Task = Copy word for word everything from the start of the material down to and including the line that contains "line at (584, 86): dashed -> solid".
┌─ Provided records
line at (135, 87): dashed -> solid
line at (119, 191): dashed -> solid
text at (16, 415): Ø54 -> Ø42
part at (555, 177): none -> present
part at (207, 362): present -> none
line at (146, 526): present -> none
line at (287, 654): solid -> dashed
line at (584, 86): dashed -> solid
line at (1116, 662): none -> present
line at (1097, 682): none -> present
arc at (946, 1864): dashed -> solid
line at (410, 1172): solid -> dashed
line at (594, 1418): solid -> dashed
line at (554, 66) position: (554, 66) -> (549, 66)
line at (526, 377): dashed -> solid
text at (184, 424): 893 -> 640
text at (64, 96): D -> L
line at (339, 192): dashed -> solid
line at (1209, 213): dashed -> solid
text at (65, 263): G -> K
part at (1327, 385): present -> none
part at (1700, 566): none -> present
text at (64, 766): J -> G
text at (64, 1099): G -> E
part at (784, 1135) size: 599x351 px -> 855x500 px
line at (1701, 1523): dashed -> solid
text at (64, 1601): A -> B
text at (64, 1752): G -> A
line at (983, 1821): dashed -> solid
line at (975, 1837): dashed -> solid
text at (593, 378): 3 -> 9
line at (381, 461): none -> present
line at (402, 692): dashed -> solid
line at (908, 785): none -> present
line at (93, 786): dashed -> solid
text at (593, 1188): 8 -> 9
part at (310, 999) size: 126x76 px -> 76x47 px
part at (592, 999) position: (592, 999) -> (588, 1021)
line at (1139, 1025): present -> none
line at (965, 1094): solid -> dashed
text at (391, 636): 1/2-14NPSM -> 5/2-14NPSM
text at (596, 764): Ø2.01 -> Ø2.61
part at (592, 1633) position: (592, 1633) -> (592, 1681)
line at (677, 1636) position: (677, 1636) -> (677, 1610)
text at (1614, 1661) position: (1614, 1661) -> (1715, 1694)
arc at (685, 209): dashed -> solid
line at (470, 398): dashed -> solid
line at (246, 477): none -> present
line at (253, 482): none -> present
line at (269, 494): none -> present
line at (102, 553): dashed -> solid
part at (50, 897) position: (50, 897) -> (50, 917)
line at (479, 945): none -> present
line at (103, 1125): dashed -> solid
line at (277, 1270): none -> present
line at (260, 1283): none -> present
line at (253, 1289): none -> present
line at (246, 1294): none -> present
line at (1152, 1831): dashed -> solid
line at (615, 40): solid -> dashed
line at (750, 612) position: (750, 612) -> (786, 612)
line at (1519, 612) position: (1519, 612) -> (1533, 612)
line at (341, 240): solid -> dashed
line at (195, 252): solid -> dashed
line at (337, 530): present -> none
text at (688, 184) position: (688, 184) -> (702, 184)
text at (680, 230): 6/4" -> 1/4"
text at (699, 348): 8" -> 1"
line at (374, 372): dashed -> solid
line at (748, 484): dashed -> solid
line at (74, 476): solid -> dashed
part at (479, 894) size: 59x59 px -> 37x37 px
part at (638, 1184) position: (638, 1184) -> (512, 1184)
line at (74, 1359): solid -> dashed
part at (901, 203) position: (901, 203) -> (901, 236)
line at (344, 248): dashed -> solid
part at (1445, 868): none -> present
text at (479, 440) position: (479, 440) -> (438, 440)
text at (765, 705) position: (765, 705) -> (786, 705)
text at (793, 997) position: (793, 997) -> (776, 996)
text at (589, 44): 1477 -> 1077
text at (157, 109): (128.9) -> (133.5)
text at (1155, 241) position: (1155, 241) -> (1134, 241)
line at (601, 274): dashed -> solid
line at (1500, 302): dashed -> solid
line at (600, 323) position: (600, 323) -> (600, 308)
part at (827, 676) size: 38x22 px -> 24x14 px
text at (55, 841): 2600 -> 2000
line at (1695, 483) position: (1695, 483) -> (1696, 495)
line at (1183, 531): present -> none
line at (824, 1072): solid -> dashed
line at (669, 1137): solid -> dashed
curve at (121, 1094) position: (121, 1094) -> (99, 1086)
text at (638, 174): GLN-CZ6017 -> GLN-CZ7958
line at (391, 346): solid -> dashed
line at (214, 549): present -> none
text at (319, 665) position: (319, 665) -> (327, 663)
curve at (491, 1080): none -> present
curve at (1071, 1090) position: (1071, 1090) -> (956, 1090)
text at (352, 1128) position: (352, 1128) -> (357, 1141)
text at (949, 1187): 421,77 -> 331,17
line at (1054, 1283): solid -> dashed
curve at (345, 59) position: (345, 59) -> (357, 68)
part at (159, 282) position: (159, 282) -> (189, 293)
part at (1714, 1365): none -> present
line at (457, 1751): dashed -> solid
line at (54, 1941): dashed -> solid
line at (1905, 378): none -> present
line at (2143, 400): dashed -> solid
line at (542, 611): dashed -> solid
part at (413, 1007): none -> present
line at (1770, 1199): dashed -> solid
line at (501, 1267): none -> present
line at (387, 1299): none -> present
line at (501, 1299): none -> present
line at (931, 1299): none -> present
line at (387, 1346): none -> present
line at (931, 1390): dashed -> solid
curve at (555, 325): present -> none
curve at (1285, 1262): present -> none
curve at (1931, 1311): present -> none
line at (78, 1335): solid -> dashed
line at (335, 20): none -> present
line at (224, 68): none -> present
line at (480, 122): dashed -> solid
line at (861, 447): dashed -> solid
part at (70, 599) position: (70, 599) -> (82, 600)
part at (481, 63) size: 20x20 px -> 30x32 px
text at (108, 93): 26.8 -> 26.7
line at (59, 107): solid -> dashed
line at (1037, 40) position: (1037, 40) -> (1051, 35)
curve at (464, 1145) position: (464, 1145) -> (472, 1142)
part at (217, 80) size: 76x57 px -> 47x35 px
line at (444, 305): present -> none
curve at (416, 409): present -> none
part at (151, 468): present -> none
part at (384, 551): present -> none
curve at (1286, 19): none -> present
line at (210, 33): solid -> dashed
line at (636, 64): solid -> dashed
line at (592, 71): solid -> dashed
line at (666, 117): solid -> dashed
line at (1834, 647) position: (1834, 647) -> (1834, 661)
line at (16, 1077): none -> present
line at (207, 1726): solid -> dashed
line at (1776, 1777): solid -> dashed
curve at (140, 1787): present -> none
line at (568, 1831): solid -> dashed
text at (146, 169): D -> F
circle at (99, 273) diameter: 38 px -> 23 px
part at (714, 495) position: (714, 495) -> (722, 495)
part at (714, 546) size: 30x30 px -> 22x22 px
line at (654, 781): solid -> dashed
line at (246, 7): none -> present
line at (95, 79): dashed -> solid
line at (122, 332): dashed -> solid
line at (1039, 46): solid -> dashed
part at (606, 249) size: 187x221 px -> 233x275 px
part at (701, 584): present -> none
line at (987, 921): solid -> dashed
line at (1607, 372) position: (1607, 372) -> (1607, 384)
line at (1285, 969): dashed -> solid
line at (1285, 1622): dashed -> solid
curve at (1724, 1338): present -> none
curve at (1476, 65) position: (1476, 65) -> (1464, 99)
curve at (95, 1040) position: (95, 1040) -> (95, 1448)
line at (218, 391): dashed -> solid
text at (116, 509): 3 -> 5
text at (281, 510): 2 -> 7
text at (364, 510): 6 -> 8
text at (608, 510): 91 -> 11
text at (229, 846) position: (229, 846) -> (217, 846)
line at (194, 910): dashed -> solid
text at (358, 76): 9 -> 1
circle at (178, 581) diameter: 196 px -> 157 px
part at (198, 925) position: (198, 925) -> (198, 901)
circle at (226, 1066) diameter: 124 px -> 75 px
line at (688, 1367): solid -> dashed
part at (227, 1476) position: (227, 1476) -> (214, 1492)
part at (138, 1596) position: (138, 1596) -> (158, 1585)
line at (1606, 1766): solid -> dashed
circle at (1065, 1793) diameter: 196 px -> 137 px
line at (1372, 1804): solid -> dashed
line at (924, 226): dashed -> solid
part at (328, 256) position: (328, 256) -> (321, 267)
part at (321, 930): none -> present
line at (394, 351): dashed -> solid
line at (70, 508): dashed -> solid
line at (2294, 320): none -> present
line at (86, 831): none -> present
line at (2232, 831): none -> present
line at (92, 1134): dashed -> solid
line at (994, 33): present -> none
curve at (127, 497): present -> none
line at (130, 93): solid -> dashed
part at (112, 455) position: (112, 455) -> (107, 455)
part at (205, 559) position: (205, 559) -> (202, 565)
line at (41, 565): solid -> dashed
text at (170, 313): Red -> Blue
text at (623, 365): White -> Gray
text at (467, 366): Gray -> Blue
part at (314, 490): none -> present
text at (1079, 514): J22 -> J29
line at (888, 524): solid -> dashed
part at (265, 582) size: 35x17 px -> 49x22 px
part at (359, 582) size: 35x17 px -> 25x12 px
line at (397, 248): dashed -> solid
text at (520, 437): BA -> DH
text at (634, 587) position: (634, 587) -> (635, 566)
└─
Solution below =
line at (135, 87): dashed -> solid
line at (119, 191): dashed -> solid
text at (16, 415): Ø54 -> Ø42
part at (555, 177): none -> present
part at (207, 362): present -> none
line at (146, 526): present -> none
line at (287, 654): solid -> dashed
line at (584, 86): dashed -> solid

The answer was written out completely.